--- Input data ---

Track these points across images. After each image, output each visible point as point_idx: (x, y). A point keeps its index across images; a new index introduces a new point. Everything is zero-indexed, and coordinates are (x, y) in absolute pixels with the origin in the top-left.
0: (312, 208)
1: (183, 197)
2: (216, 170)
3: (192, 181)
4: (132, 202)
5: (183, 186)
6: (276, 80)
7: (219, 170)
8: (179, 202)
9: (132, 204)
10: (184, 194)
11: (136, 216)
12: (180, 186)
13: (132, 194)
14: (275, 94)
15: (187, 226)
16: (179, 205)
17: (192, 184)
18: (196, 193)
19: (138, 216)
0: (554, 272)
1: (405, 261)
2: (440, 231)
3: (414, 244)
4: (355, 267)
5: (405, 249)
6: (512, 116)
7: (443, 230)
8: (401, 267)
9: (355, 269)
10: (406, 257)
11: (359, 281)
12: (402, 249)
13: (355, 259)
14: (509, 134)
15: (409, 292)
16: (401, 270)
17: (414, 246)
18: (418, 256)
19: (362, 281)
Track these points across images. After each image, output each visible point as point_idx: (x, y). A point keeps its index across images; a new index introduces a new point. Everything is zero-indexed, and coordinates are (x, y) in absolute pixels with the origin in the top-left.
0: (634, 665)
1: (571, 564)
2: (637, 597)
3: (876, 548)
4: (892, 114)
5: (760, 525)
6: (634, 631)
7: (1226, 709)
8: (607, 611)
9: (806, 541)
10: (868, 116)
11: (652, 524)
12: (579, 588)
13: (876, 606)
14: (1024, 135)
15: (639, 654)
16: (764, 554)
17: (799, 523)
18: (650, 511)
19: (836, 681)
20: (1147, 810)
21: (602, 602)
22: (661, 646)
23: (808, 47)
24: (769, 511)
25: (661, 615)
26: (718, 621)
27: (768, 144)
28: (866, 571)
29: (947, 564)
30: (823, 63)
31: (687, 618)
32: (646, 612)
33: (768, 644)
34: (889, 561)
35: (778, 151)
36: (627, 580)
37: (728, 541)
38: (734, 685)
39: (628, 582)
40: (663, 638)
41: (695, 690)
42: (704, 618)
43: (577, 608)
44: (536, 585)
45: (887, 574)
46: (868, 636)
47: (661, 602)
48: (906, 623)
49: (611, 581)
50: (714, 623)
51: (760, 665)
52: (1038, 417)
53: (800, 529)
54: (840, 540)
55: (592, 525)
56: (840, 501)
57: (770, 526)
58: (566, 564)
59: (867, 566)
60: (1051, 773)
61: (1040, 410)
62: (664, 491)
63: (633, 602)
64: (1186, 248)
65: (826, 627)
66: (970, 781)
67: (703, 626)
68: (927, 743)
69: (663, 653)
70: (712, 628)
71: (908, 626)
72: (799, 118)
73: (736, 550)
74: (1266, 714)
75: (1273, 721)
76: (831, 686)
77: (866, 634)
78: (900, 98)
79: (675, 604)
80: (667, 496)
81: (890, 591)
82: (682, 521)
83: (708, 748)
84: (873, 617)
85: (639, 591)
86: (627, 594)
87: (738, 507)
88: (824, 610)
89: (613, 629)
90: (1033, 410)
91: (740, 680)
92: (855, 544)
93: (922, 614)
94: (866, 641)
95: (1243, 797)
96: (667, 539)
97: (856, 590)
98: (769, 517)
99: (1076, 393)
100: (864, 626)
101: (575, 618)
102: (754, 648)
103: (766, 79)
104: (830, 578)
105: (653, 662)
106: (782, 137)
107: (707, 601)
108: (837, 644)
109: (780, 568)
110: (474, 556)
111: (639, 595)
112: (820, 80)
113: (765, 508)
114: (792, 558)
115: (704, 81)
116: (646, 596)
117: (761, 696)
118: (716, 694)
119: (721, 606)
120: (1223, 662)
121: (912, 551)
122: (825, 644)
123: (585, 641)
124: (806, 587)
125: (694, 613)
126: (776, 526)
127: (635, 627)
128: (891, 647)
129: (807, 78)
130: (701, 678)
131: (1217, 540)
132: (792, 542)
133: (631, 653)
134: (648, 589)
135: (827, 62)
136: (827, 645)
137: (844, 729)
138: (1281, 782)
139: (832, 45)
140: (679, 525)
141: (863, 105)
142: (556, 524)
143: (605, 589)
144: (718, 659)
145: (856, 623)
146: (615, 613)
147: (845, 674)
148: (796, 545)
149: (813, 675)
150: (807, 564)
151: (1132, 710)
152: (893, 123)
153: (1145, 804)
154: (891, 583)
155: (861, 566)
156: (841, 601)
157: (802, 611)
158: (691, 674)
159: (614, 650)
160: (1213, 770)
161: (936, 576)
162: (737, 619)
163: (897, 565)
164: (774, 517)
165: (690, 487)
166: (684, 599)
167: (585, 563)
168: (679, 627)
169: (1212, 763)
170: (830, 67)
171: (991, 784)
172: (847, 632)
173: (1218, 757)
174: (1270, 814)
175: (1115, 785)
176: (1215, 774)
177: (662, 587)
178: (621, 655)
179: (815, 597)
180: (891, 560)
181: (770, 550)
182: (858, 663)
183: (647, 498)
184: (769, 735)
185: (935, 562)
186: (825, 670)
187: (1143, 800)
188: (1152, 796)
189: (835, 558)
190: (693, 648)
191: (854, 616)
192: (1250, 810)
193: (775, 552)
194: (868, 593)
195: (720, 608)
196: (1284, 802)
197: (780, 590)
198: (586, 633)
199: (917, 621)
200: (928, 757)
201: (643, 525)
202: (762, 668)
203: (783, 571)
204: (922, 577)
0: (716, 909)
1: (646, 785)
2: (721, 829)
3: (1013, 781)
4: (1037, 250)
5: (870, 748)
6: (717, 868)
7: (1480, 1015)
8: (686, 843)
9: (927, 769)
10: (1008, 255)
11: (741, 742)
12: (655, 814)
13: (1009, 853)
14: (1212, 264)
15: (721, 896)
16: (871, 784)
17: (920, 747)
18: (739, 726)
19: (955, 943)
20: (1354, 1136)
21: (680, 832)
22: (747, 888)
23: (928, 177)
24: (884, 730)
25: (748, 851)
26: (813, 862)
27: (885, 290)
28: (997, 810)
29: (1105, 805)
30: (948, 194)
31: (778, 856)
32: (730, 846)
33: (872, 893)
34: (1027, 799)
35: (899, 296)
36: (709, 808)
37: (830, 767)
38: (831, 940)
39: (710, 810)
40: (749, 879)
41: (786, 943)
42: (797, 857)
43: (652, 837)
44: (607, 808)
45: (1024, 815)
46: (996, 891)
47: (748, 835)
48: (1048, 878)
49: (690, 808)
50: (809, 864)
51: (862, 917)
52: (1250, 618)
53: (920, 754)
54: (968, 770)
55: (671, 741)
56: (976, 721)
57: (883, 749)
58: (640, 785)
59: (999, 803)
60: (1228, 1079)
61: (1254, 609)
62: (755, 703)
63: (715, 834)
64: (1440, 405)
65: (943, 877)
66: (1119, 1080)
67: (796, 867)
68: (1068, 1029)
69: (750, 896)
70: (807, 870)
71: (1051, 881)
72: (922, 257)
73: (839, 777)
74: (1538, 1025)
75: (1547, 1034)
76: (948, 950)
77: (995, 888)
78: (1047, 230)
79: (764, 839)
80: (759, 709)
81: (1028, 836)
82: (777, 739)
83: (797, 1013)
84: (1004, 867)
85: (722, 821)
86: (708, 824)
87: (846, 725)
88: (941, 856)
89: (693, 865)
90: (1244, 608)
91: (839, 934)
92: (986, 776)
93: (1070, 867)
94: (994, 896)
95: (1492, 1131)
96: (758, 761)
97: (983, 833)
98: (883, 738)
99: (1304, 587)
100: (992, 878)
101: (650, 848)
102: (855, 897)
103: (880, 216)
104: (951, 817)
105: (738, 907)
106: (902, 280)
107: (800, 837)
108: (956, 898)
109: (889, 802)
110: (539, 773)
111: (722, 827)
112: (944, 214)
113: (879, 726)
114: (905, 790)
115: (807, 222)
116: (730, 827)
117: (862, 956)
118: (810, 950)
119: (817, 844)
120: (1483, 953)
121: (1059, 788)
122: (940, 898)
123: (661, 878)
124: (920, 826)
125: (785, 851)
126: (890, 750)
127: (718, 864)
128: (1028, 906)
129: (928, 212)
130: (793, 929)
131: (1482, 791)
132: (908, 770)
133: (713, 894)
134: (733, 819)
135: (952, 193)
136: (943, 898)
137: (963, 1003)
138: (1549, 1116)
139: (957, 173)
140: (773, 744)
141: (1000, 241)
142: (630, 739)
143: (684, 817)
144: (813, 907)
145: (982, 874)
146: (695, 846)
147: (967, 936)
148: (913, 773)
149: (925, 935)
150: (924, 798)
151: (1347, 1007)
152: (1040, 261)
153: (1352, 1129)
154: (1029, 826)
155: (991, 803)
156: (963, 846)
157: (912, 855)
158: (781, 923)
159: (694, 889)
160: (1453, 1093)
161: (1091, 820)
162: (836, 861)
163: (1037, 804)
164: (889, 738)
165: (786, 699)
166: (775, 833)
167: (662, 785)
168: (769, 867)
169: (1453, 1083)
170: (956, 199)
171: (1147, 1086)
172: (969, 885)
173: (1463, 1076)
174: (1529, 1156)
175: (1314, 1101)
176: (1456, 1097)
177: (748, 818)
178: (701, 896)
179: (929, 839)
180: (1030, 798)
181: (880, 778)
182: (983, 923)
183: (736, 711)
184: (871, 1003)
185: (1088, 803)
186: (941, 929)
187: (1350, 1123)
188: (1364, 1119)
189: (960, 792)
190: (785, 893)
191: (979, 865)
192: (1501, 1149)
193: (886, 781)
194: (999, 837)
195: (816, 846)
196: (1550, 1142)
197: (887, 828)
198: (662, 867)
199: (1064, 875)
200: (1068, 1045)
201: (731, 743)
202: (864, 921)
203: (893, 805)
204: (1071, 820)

---

What the exercise asks
Starting with the first line of the records and ending with the line that contains "19: (362, 281)", convert those lines into a numbered list, leaving out any blank lines.

Exercise response
1. Track these points across images. After each image, output each visible point as point_idx: (x, y). A point keeps its index across images; a new index introduces a new point. Everything is zero-indexed, and coordinates are (x, y) in absolute pixels with the origin in the top-left.
2. 0: (312, 208)
3. 1: (183, 197)
4. 2: (216, 170)
5. 3: (192, 181)
6. 4: (132, 202)
7. 5: (183, 186)
8. 6: (276, 80)
9. 7: (219, 170)
10. 8: (179, 202)
11. 9: (132, 204)
12. 10: (184, 194)
13. 11: (136, 216)
14. 12: (180, 186)
15. 13: (132, 194)
16. 14: (275, 94)
17. 15: (187, 226)
18. 16: (179, 205)
19. 17: (192, 184)
20. 18: (196, 193)
21. 19: (138, 216)
22. 0: (554, 272)
23. 1: (405, 261)
24. 2: (440, 231)
25. 3: (414, 244)
26. 4: (355, 267)
27. 5: (405, 249)
28. 6: (512, 116)
29. 7: (443, 230)
30. 8: (401, 267)
31. 9: (355, 269)
32. 10: (406, 257)
33. 11: (359, 281)
34. 12: (402, 249)
35. 13: (355, 259)
36. 14: (509, 134)
37. 15: (409, 292)
38. 16: (401, 270)
39. 17: (414, 246)
40. 18: (418, 256)
41. 19: (362, 281)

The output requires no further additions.